Summers used to last eight to 12 weeks. Women would pack up the children, the pets and the staff—a nanny, a cook, often a laundress or maid—and settle in from mid-June to Labor Day. Men would visit on weekends. Few can do that anymore: Women work, and children’s school activities begin in late August.

“The season used to stretch solidly through the Labor Day weekend,” says Schlafly. “We open the cottage for the Fourth of July weekend. The place is cleaned from top to bottom, utilized through mid-August and shut down after the first weekend in September. It goes into a very dormant, sleepy state.”

He marks the return to “reality” at the first gasoline stop on Interstate 55. “You’re looking around at the other cars, and you see the faces of Middle America,” he says.

August days are bittersweet, says Desloge. Her husband arrives for the final tennis tournament. There are barbecues and award ceremonies, and then it’s time to pack the family into the SUV for the drive home.

“In St. Louis, we speed through life. In Michigan, the days are languid and long. You can really spend time with your friends,” she says. “I grew up with Thomas, in the cottage next door. His wife is now one of my closest friends. We had our babies at the same time.

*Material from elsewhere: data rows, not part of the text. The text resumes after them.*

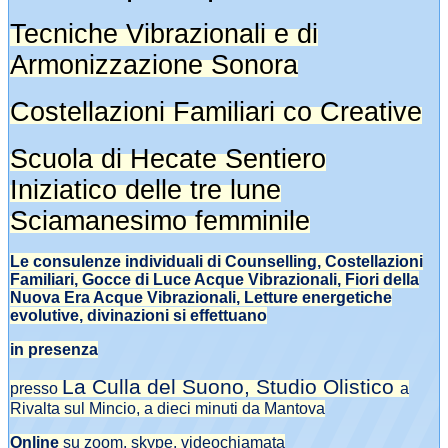
Tecniche Vibrazionali e di
Armonizzazione Sonora
Costellazioni Familiari co Creative
Scuola di Hecate Sentiero
Iniziatico delle tre lune
Sciamanesimo femminile
Le consulenze individuali di Counselling, Costellazioni
Familiari, Gocce di Luce Acque Vibrazionali, Fiori della
Nuova Era Acque Vibrazionali, Letture energetiche
evolutive, divinazioni si effettuano
in presenza
La Culla del Suono, Studio Olistico
presso
a
Rivalta sul Mincio, a dieci minuti da Mantova
Online
su zoom, skype, videochiamata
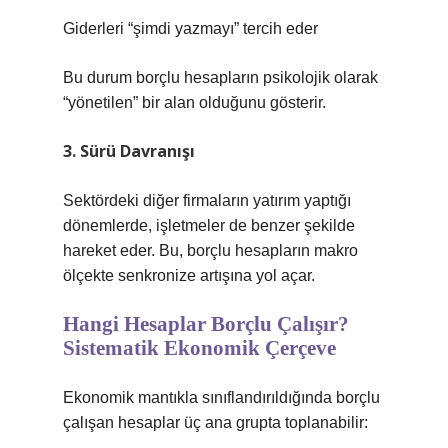
Giderleri “şimdi yazmayı” tercih eder
Bu durum borçlu hesapların psikolojik olarak
“yönetilen” bir alan olduğunu gösterir.
3. Sürü Davranışı
Sektördeki diğer firmaların yatırım yaptığı
dönemlerde, işletmeler de benzer şekilde
hareket eder. Bu, borçlu hesapların makro
ölçekte senkronize artışına yol açar.
Hangi Hesaplar Borçlu Çalışır?
Sistematik Ekonomik Çerçeve
Ekonomik mantıkla sınıflandırıldığında borçlu
çalışan hesaplar üç ana grupta toplanabilir:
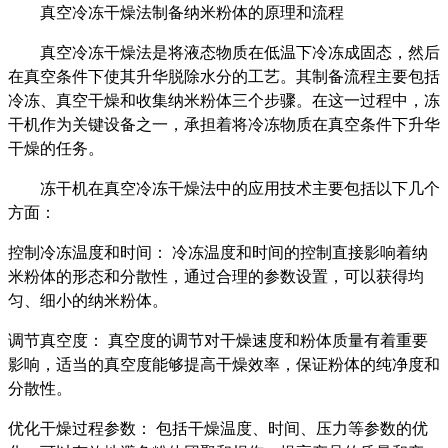
真空冷冻干燥法制备纳米粉体的原理和流程
真空冷冻干燥法是将液态物质在低温下冷冻成固态，然后
在真空条件下使其升华脱除水分的工艺。其制备流程主要包括
冷冻、真空干燥和收集纳米粉体三个步骤。在这一过程中，冻
干机作为关键设备之一，承担着将冷冻物质在真空条件下升华
干燥的任务。
冻干机在真空冷冻干燥法中的应用技术主要包括以下几个
方面：
控制冷冻温度和时间：
冷冻温度和时间的控制直接影响着纳
米粉体的形态和分散性，通过合理的参数设置，可以获得均
匀、细小的纳米粉体。
调节真空度：
真空度的调节对干燥速度和粉体质量有着重要
影响，适当的真空度能够提高干燥效率，保证粉体的纯净度和
分散性。
优化干燥过程参数：
包括干燥温度、时间、压力等参数的优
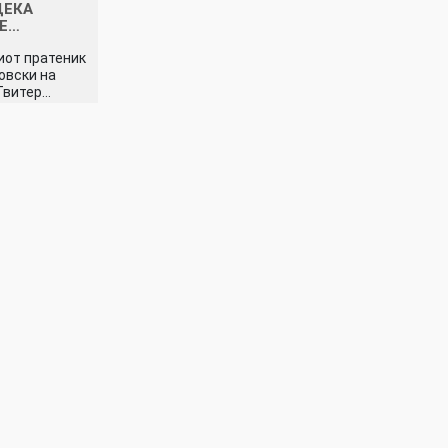
ДЕКА
НЕ…
иот пратеник
овски на
Твитер…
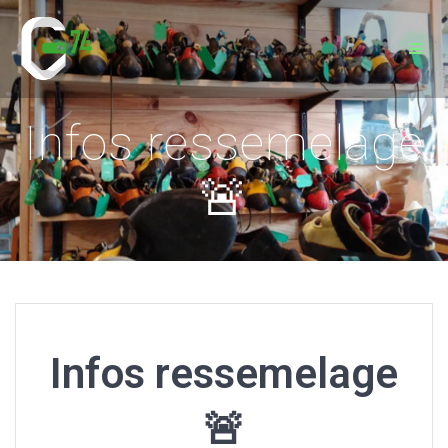
Passer
au
contenu
Infos ressemelage
🚨
Infos ressemelage
🚨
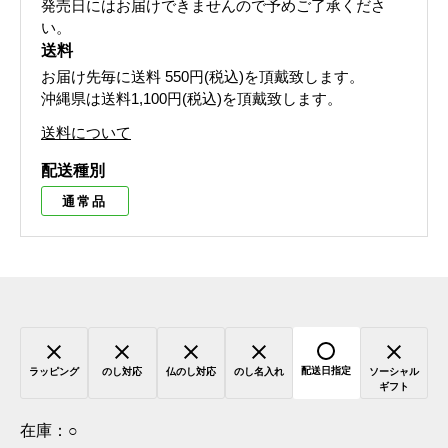
発売日にはお届けできませんので予めご了承くださ
い。
送料
お届け先毎に送料
550円(税込)
を頂戴致します。
沖縄県は送料1,100円(税込)を頂戴致します。
送料について
配送種別
通常品
配送日指定
ラッピング
のし対応
仏のし対応
のし名入れ
ソーシャル
ギフト
在庫：
○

“You watch everyone grow up and their parents get frail and their kids get married,” Desloge adds. “It gives you a chance to step back from your life and see where you’re going.”


Blood Feuds
Forget Grandma’s diamond ring—who gets the cottage?

Sooner or later, every family with a summer house in Michigan has to answer that question.

“It’s not a pretty subject,” says Ann Desloge. Her father—an only child—inherited the family’s summer home in Ludington. “Everybody that you talk to has something like that going on. There are literally people who don’t speak to each other. It’s brutal.”

The question is so pervasive that Michigan attorney Stuart Hollander specializes in “cottage law,” resolving conflicts over who inherits—or gets to use—a family’s summer home. Hollander works closely with a psychologist. Together, they’ve seen some pretty nasty fights.

“Frequently there are major struggles that lead to horribly hard feelings,” says Bruce Douglass, Hollander’s psychologist partner. The fights often lead to lawsuits that are “as ugly as divorce,” in Hollander’s opinion. He started specializing after noticing that cottage-related issues “kept coming up and coming up and coming up” in his practice.

Trouble brews especially quickly when some heirs are financially more secure than others, he says. One person who wants his or her share of the house’s cash value can force the sale of a property. “Ninety percent of the inheritances divide an estate equally among children—regardless of need, regardless of who uses a house, regardless, even, of how much the parent may dislike one or another of the siblings,” Hollander notes. He suggests putting a cottage into a limited partnership, preferably with an endowment to cover maintenance of the property. Each heir then owns shares of the partnership.

This arrangement is best accomplished while the original owners are alive. Otherwise, consensus among squabbling siblings and cousins can take months. Douglass likens the negotiations to “tribal dynamics.”

“It gets into birth order, gender, family expectations, who the founders were, who they favored in the family, territorial issues, travel patterns,” he says. “The sibling-rivalry thing is huge.”